I just figured out how to do it. My book was talking about rasterization of polygons. Though it does some complicated stuff with vectors and matricies. I didn't figure out how to do it the way the book said, but the chapter/section on culling did lead me to a question. Which in turn, led me to an idea of filling a triangle by sweeping a line. Unfortunately, my design only works if the 2nd point is to the left of the 3rd (By the nature of the For loops).
So are there better ways, and ways that don't leave holes at the edges?
And what is the deffinition of rasterization. The book says everything about rasterization except the definition.
For any grievances posted above, I blame whoever is in charge . . .
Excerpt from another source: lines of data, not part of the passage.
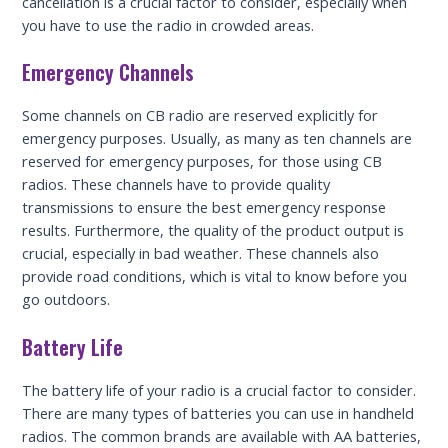
cancellation is a crucial factor to consider, especially when
you have to use the radio in crowded areas.
Emergency Channels
Some channels on CB radio are reserved explicitly for
emergency purposes. Usually, as many as ten channels are
reserved for emergency purposes, for those using CB
radios. These channels have to provide quality
transmissions to ensure the best emergency response
results. Furthermore, the quality of the product output is
crucial, especially in bad weather. These channels also
provide road conditions, which is vital to know before you
go outdoors.
Battery Life
The battery life of your radio is a crucial factor to consider.
There are many types of batteries you can use in handheld
radios. The common brands are available with AA batteries,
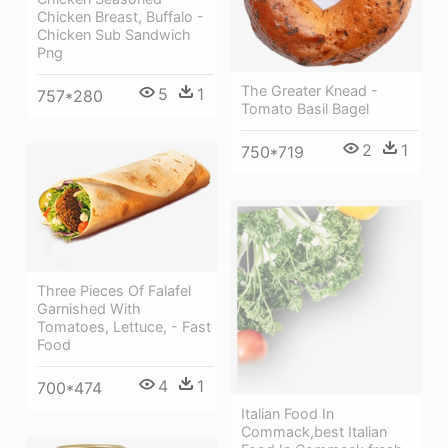
Chicken Breast, Buffalo -
Chicken Sub Sandwich
Png
The Greater Knead -
5
1
757*280
Tomato Basil Bagel
2
1
750*719
Three Pieces Of Falafel
Garnished With
Tomatoes, Lettuce, - Fast
Food
4
1
700*474
Italian Food In
Commack,best Italian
I can't remember the proper syntax of PAINT, but I once did it with it by painting in the centre of the triangle:
PAINT(width/2, height/2), fillcolor, bordercolour.
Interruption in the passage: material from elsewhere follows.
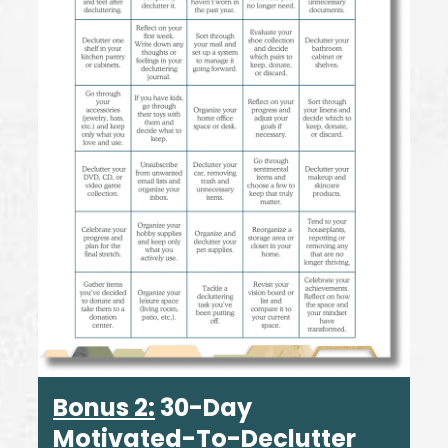
Bonus 2:
30-Day
Motivated-To-Declutter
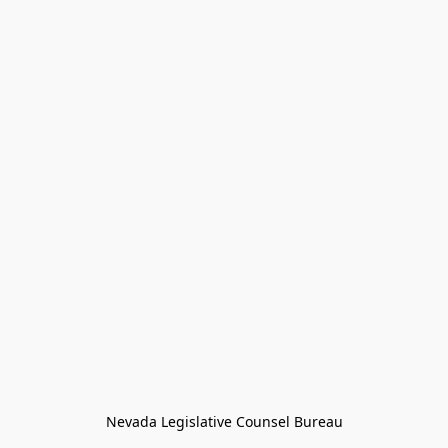
Nevada Legislative Counsel Bureau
Rasterization or rasterisation is the task of taking an image described in a vector graphics format (shapes) and converting it into a raster image (pixels or dots) for output on a video display or printer.
If you scroll a bit down, to: 'III. Different Polygon fillers', there is MUCH info on how to make polygon fillers. Solid, but also with interpolating colours, and even environment mapped polygons.
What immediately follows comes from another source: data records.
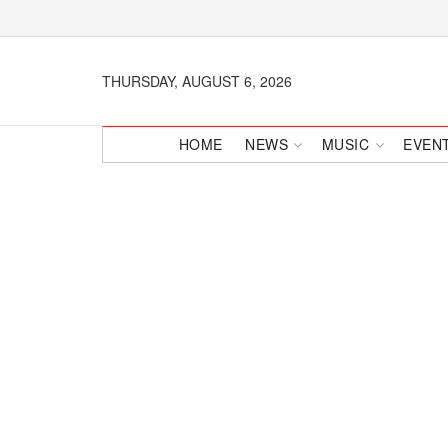
THURSDAY, AUGUST 6, 2026
HOME
NEWS
MUSIC
EVEN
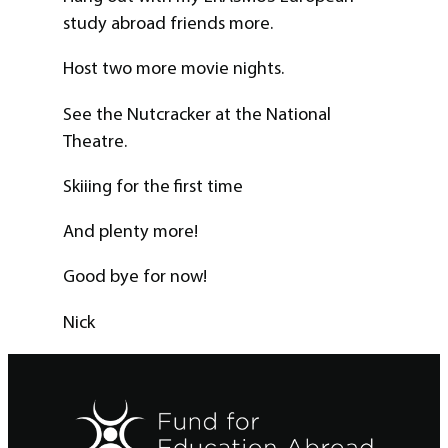
study abroad friends more.
Host two more movie nights.
See the Nutcracker at the National
Theatre.
Skiiing for the first time
And plenty more!
Good bye for now!
Nick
Also look on Petesqbsite > tutorials > Graphics, then look at some of the 3d series (the link I sended you is that from Relsoft).
Mentat wrote:Ohhhhhhh. I thought OpenGL was just for C++.
Hehe, of course not. The headers use procedural prototypes anyways, so any compiler that can link the libraries and pass arguments using the correct convention can use OpenGL. Hell, I use OpenGL on the Nintendo DS.